Christians in the Movies:
A Century of Saints and Sinners
by Peter E. Dans
Rowman & Littlefield, 409 pages, $49.95
Dans, a professor at Johns Hopkins Medical School, wrote a well-received volume about Hollywood’s portrayal of doctors from 1931 to 2000. As a serious Catholic and longtime film aficionado, he decided to do the same for Christians.
Dans selected over 200 Christian-themed films produced from 1905 to 2005 and organized them by decade, with a brief historical overview for each section. Although he likes most of the films, he also includes films that attack Christians. In this way he is able to trace the steady decline, with some notable exceptions, of the generally positive film portrayals of Christians until, as he puts it, “all orthodox clergy and believers were either vicious predators or narrow-minded, mean spirited Pharisees.”

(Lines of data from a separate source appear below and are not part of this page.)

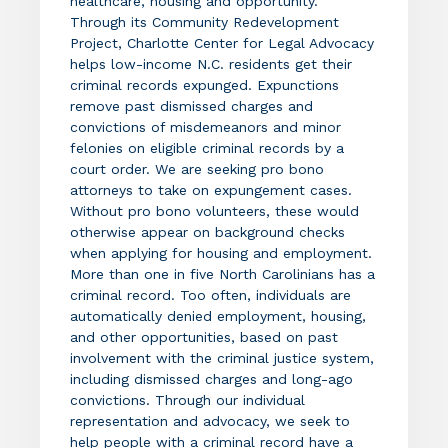
healthcare, housing and opportunity.
Through its Community Redevelopment
Project, Charlotte Center for Legal Advocacy
helps low-income N.C. residents get their
criminal records expunged. Expunctions
remove past dismissed charges and
convictions of misdemeanors and minor
felonies on eligible criminal records by a
court order. We are seeking pro bono
attorneys to take on expungement cases.
Without pro bono volunteers, these would
otherwise appear on background checks
when applying for housing and employment.
More than one in five North Carolinians has a
criminal record. Too often, individuals are
automatically denied employment, housing,
and other opportunities, based on past
involvement with the criminal justice system,
including dismissed charges and long-ago
convictions. Through our individual
representation and advocacy, we seek to
help people with a criminal record have a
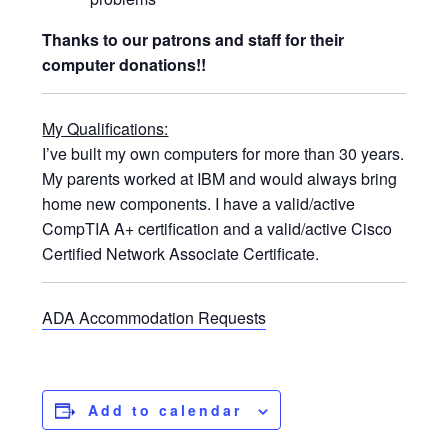
Thanks to our patrons and staff for their
computer donations!!
My Qualifications:
I’ve built my own computers for more than 30 years.
My parents worked at IBM and would always bring
home new components. I have a valid/active
CompTIA A+ certification and a valid/active Cisco
Certified Network Associate Certificate.
ADA Accommodation Requests
Add to calendar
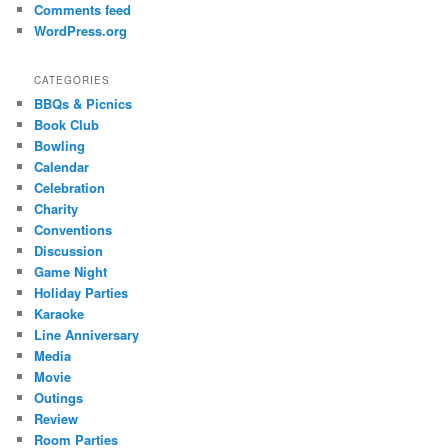
Comments feed
WordPress.org
CATEGORIES
BBQs & Picnics
Book Club
Bowling
Calendar
Celebration
Charity
Conventions
Discussion
Game Night
Holiday Parties
Karaoke
Line Anniversary
Media
Movie
Outings
Review
Room Parties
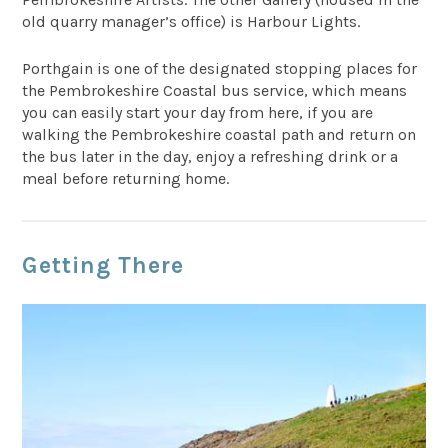
old quarry manager’s office) is Harbour Lights.
Porthgain is one of the designated stopping places for
the Pembrokeshire Coastal bus service, which means
you can easily start your day from here, if you are
walking the Pembrokeshire coastal path and return on
the bus later in the day, enjoy a refreshing drink or a
meal before returning home.
Getting There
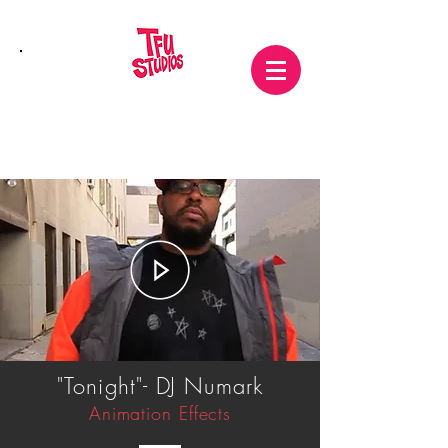
"Tonight"- DJ Numark
Animation Effects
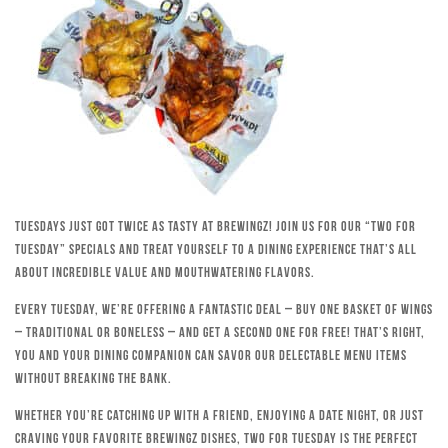
Tuesdays just got twice as tasty at Brewingz! Join us for our “Two for
Tuesday” specials and treat yourself to a dining experience that’s all
about incredible value and mouthwatering flavors.
Every Tuesday, we’re offering a fantastic deal – buy one basket of wings
– traditional or boneless – and get a second one for free! That’s right,
you and your dining companion can savor our delectable menu items
without breaking the bank.
Whether you’re catching up with a friend, enjoying a date night, or just
craving your favorite Brewingz dishes, Two for Tuesday is the perfect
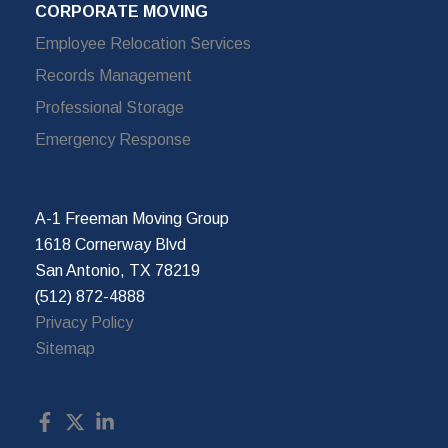
CORPORATE MOVING
Employee Relocation Services
Records Management
Professional Storage
Emergency Response
A-1 Freeman Moving Group
1618 Cornerway Blvd
San Antonio, TX 78219
(512) 872-4888
Privacy Policy
Sitemap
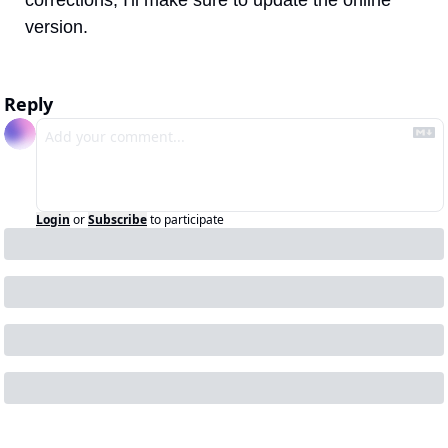
version.
Reply
Login
or
Subscribe
to participate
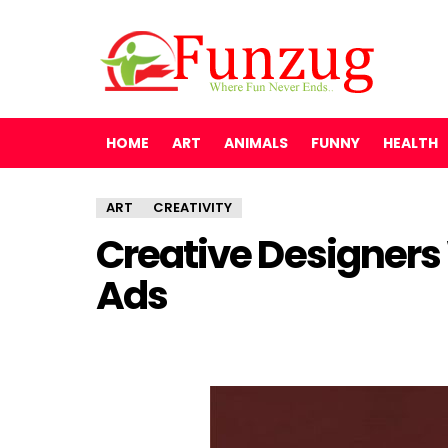
HOME
ART
ANIMALS
FUNNY
HEALTH
ART
CREATIVITY
Creative Designers
Ads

Dans includes plenty of photos along with the plots and his analyses. Happily, virtually all of the films are available on DVD. Doing his part to inspire a counterrevolution, Dans writes, “I also hope it will encourage orthodox Christian believers who have stopped going to movies to get more involved in helping to reshape this important industry, which all agree has badly lost its way.”
Joseph Bottum sets the stage in a Chestertonian turn in the foreword: “Film is a divided art. It wants to be spiritual even while it ties itself to be earthly. It wants to make the divine comedy even while filming the human comedy.” A worthy participant in the ongoing battle for the culture, Dans’ book should find a prominent place in every family’s home theater.